Quand je vois que tout le système épidémiologique et sanitaire reste en veille en Chine et notamment à Wuhan, je me dis que là aussi, c’est très hypothétique. Par exemple, ces deux hôpitaux qui ont été construits très rapidement à Wuhan sont toujours mobilisables. Les Chinois n’ont pas du tout baissé les bras.

Toute cette intelligence artificielle est toujours là. Tous ces moyens, ces tests qui s’affinent de plus en plus sont là. Et, bien sûr, la Chine, d’un point de vie politique, si on en revient à la politique, n’a aucun intérêt politique à voir l’épidémie reprendre alors qu’elle a eu tout ce discours victorieux.

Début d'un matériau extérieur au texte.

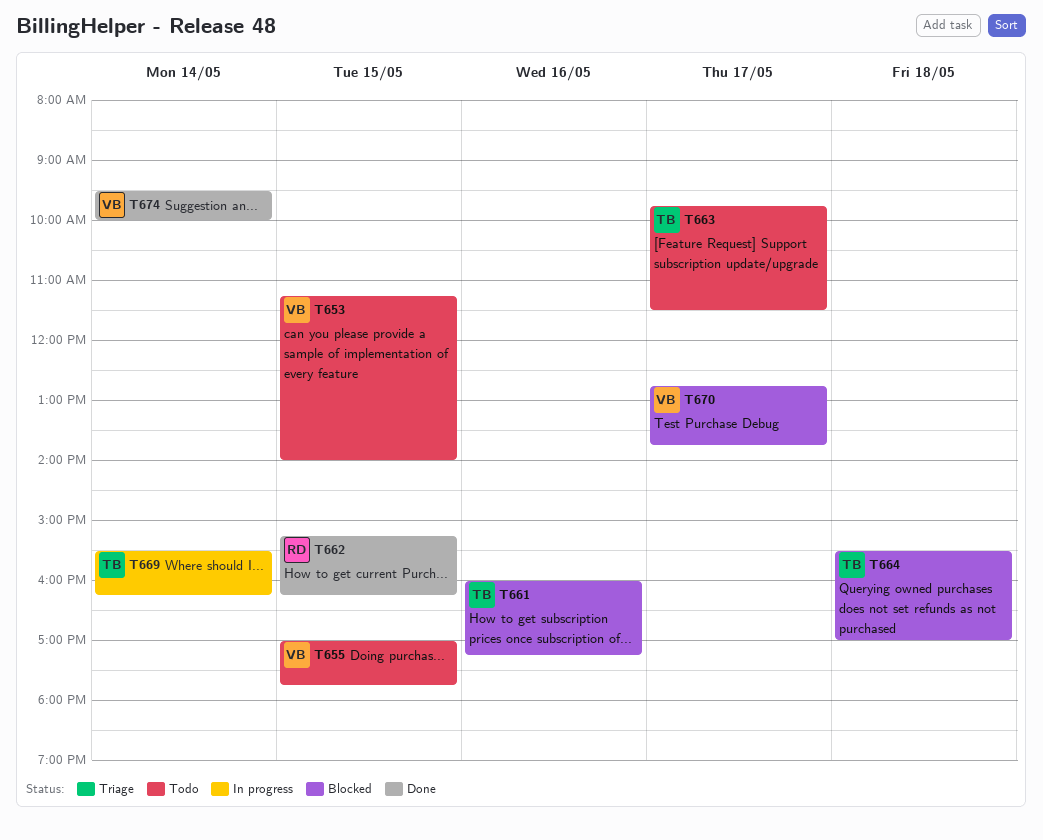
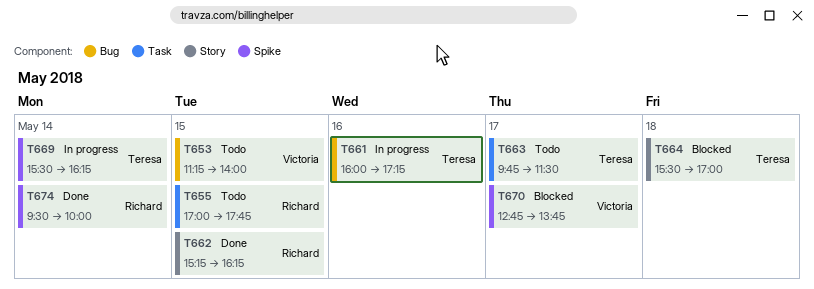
T655, owner: Victoria -> Richard
T661, status: Blocked -> In progress
T674, owner: Victoria -> Richard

Pour vivre en Chine et pour avoir vécu dans ma chair tout ce qui s’est passé avec le coronavirus, je crois que tous les moyens sont mis en place pour empêcher que l’épidémie ne reprenne sur le territoire national.

Des gens discutent sur le bord d'un cours d'eau à Wuhan.

Wuhan, au crépuscule, le 9 octobre 2020.

Photo : Radio-Canada / Anyck Béraud

Cette entrevue a été raccourcie et formatée pour favoriser la clarté et la fluidité.